「犬連れ登山」は是か非か “犬お断り看板”の実態を探る
国定公園内で「ローカルルール」
私たちは、看板や活字の文言を信じ込みやすい。下山後に太郎山の登山口近くで言葉を交わした登山者も、「看板があるから迷惑なペットを入れては絶対にダメだ」と語っていた。看板がそれほどの影響力を持ち得るのであれば、なおさら実態を掘り下げる必要がありそうだ。そこで、自分が実際に目にしたことのある長野県内3か所の看板のそれぞれの設置者に、設置理由と経緯を聞いて回った。

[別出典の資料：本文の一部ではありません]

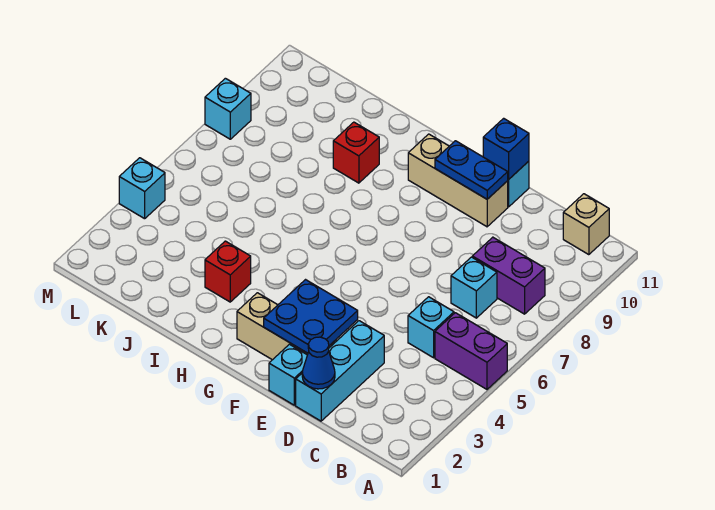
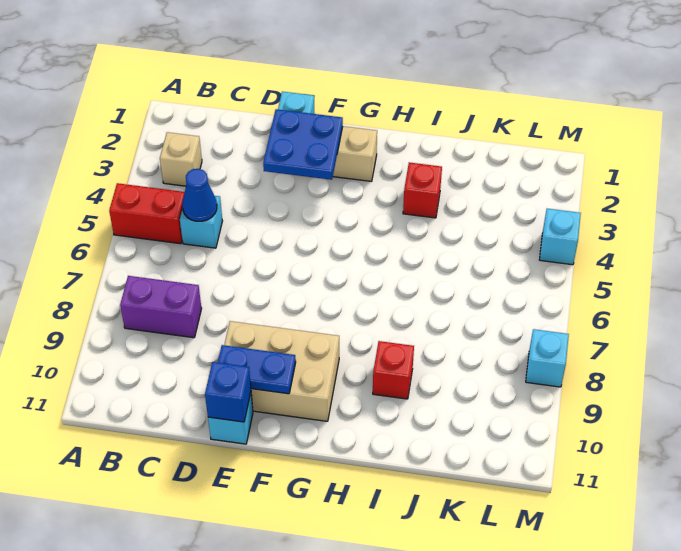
purple brick A5:B5 level 1 -> red brick A5:B5 level 1
tan brick B11 level 1 -> tan brick B3 level 1
cyan brick C7 level 1 -> none
cyan brick D1:D3 level 1 -> none
blue cone D1 level 2 -> blue cone C5 level 2
tan brick E10:G10 level 1 -> tan brick E9:G10 level 1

自宅近くの霧ヶ峰高原の要所要所には、「八島ヶ原湿原周辺地域へのペットの連れ込みは御遠慮ください。他の方への気配りと、自然環境を守るため、御協力をお願いします」という看板が設置されている。文言の下には、該当エリアが地図で示してある。霧ヶ峰高原は、八ヶ岳中信高原国定公園内にあり、車山(1925メートル)を中心とした草原地帯(東西10キロ・南北15キロ)に遊歩道や登山道が整備されている。観光道路「ビーナスライン」からのアクセスが良いため、登山愛好家だけでなく、一般の観光客も多い。 その一角にある八島ヶ原湿原は、希少な植物が見られる国の天然記念物だ。木道・遊歩道以外は、ペット連れに限らず立ち入り禁止になっている。看板はそれに加え、ペット連れの場合は木道・遊歩道を含む全面立ち入り禁止を求めている。 周辺の環境保護に取り組む「霧ヶ峰自然保護センター」によれば、この看板は地元自治体・自然保護団体・観光事業者などでつくる「霧ヶ峰自然環境保全協議会」が2010年に設置した。その当時、犬連れ客が増え、一部からクレームもあったことから、特に観光客が多い八島ヶ原湿原周辺に限って自粛要請することで合意形成されたのだという。 より具体的な理由は、(1)狭い木道・登山道で犬とすれ違うことによって、苦手な人に恐怖感を与える、(2)犬の吠え声などが野生動物に刺激を与える、(3)犬が野生動物の糞などから病気を持ち帰る恐れがある――という3点。 面白いのは(3)だ。犬連れ登山反対派の多くは、「ペットは予防注射(ワクチン接種)をしているので良いが、野生動物はしていない」と、犬から野生動物へのジステンバーなどの感染を問題にしている。太郎山で私に注意した登山者もまさにそう主張していた。しかし、「霧ヶ峰自然保護センター」の担当者に念を押して聞いてみたが、八島ヶ原湿原で懸念されているのは、その逆で、野生動物から犬への感染で間違いないとのこと。おそらく、合意形成の過程で、愛犬家サイドからの反発を和らげようという配慮が働いたのだろう。八島ヶ原湿原では、看板設置以降ほとんどトラブルなく、このローカルルールが守られているとのことだ。